Material supplied –
BEGIN

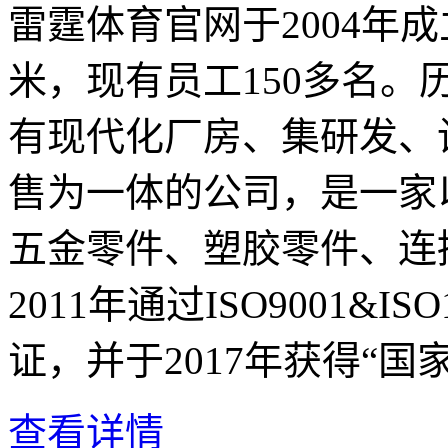
雷霆体育官网于2004年成
米，现有员工150多名
有现代化厂房、集研发、
售为一体的公司，是一家
五金零件、塑胶零件、连
2011年通过ISO9001&
证，并于2017年获得“国家
查看详情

END

Task statement – When pictures appear in the material, exclude them and retype every other part exactly.

Completed task –
雷霆体育官网于2004年成
米，现有员工150多名
有现代化厂房、集研发、
售为一体的公司，是一家
五金零件、塑胶零件、连
2011年通过ISO9001&
证，并于2017年获得“国家
查看详情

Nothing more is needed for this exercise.